Data excerpts

------------------------------------

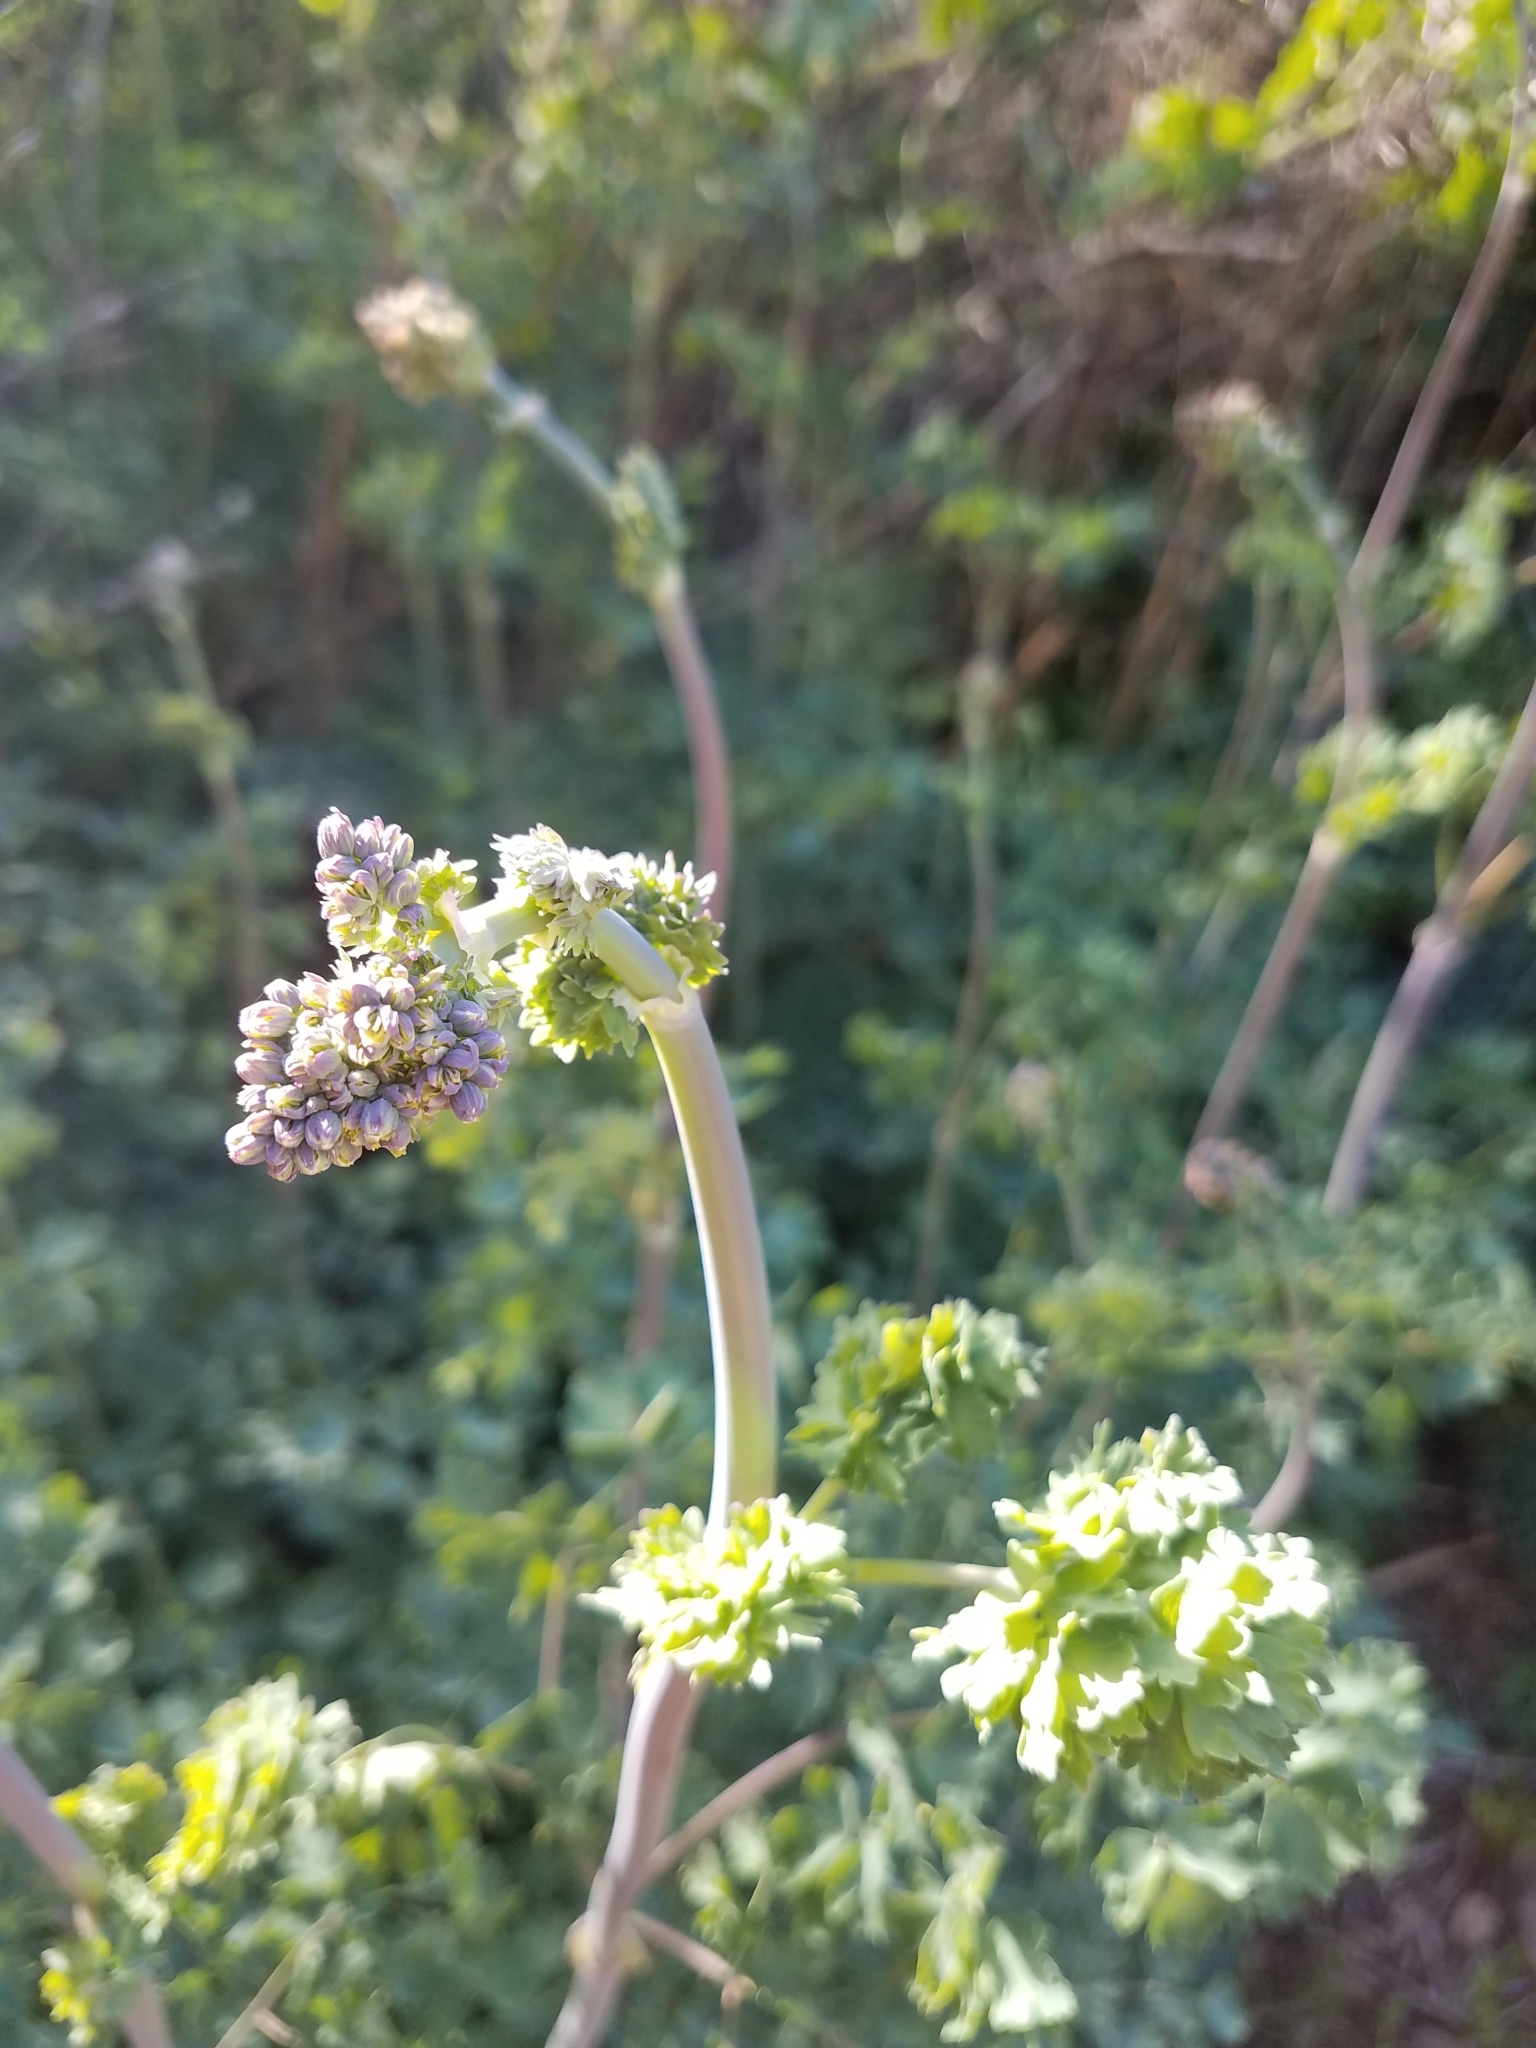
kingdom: Plantae
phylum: Tracheophyta
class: Magnoliopsida
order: Ranunculales
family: Ranunculaceae
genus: Thalictrum
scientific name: Thalictrum fendleri
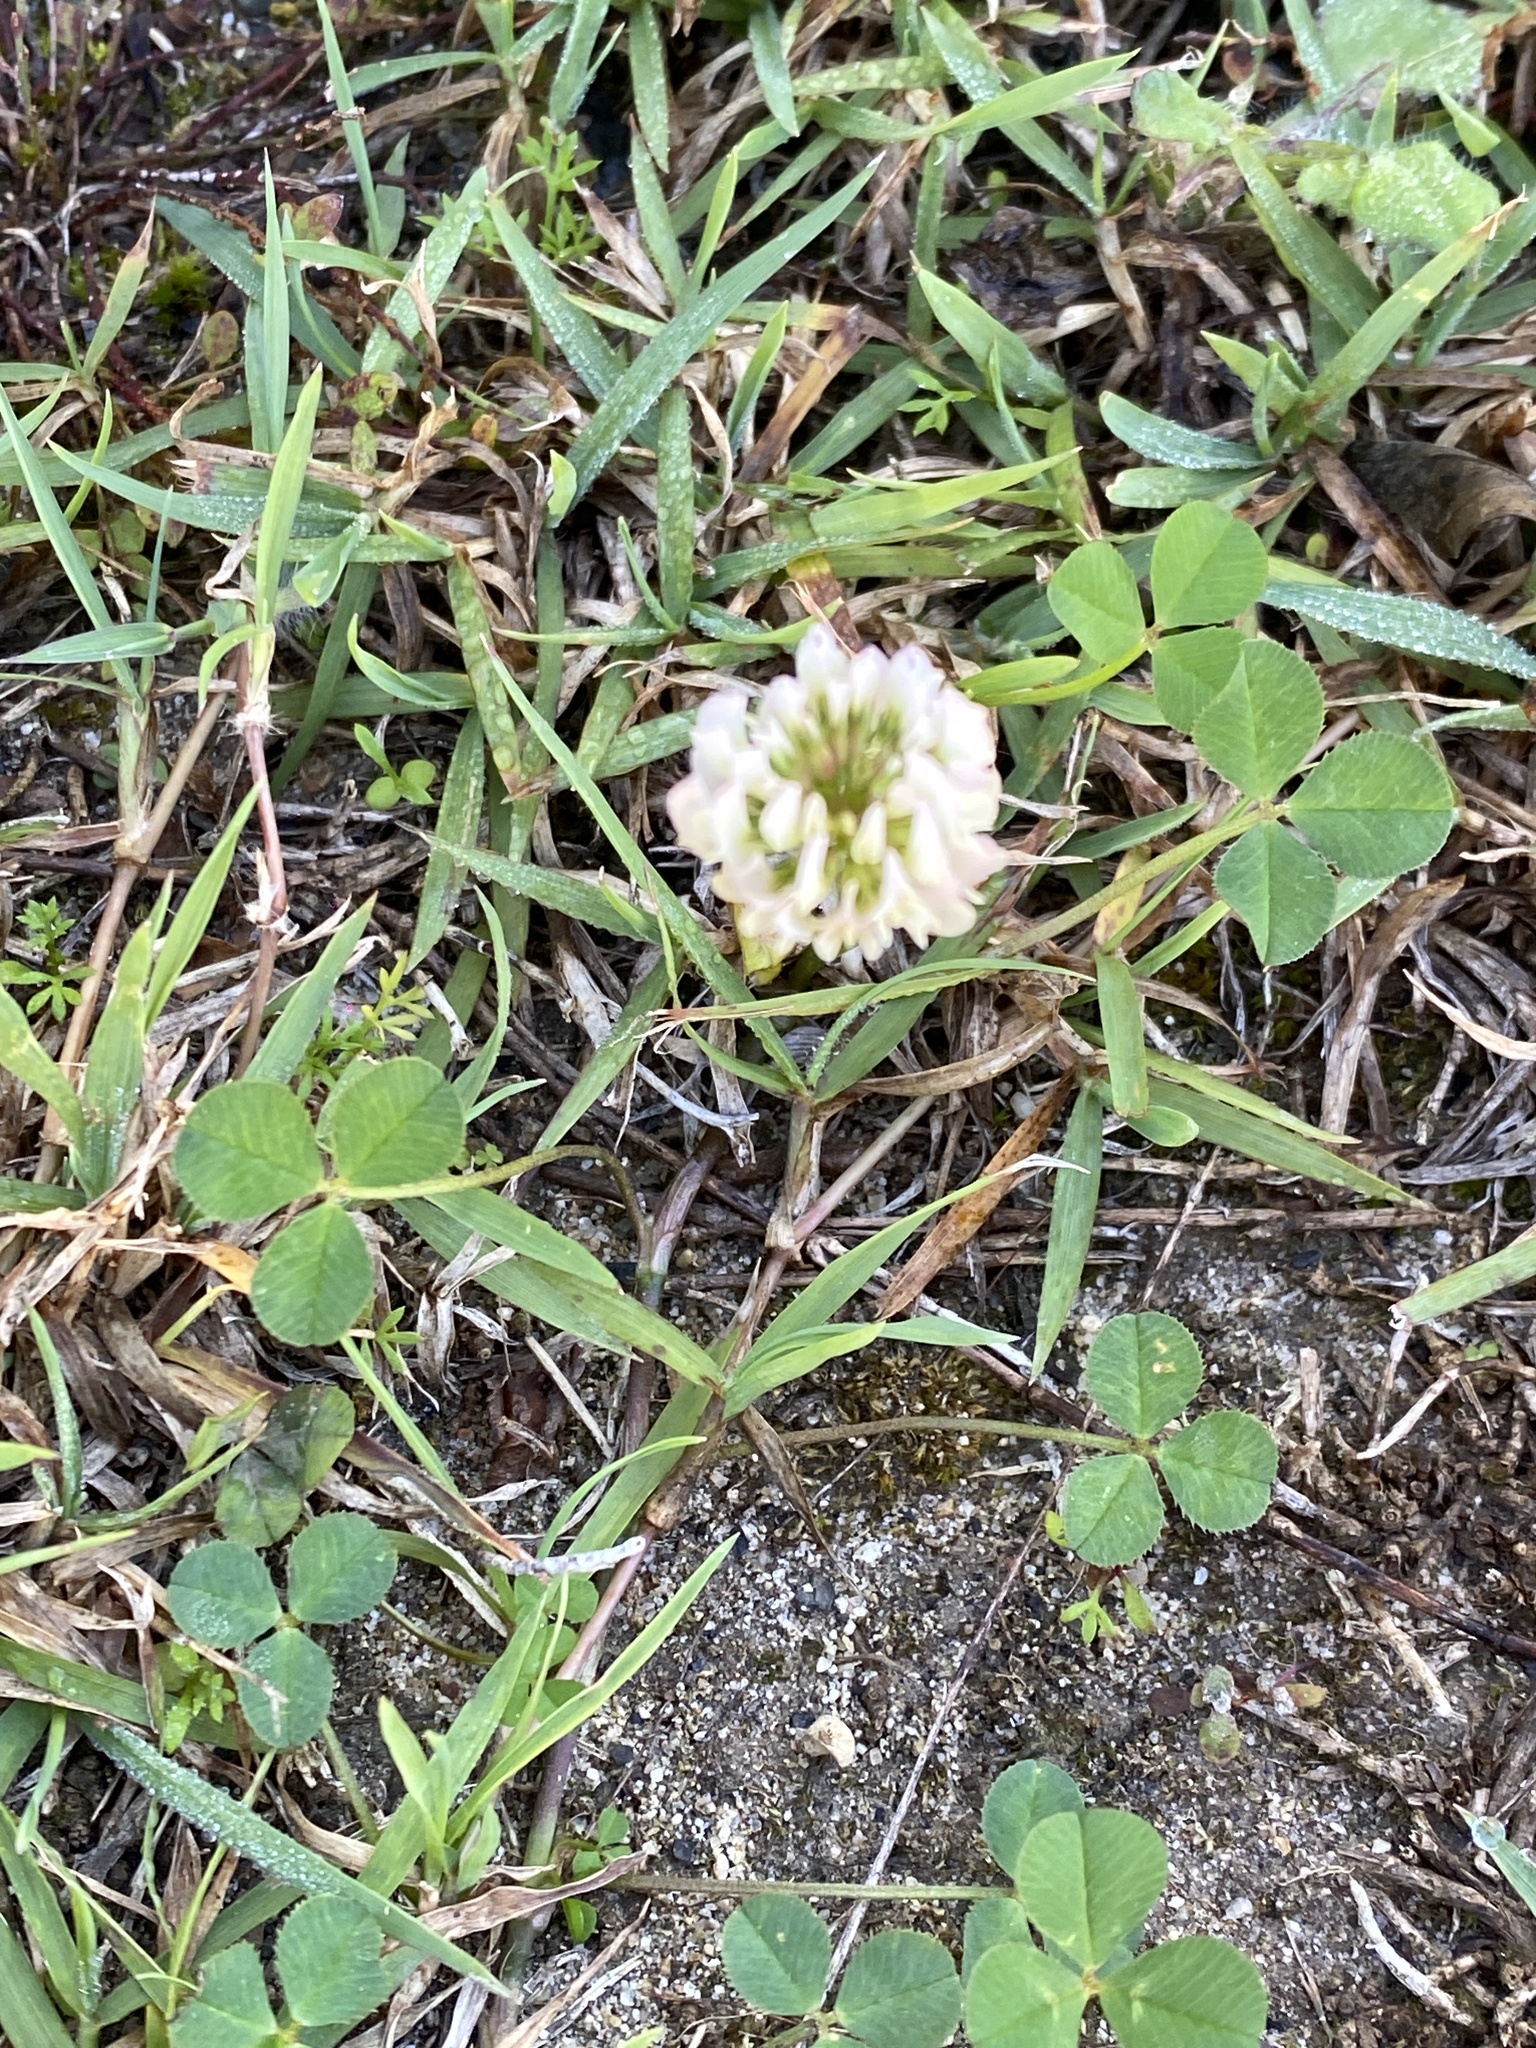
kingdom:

------------------------------------

> [Your goal] Copy the rows from the line containing "class: Magnoliopsida" through the end of the rows, putting "binomial name" in place of "scientific name" and keeping everything else the same. Leave the pictures out.

> [Task output]
class: Magnoliopsida
order: Ranunculales
family: Ranunculaceae
genus: Thalictrum
binomial name: Thalictrum fendleri
kingdom:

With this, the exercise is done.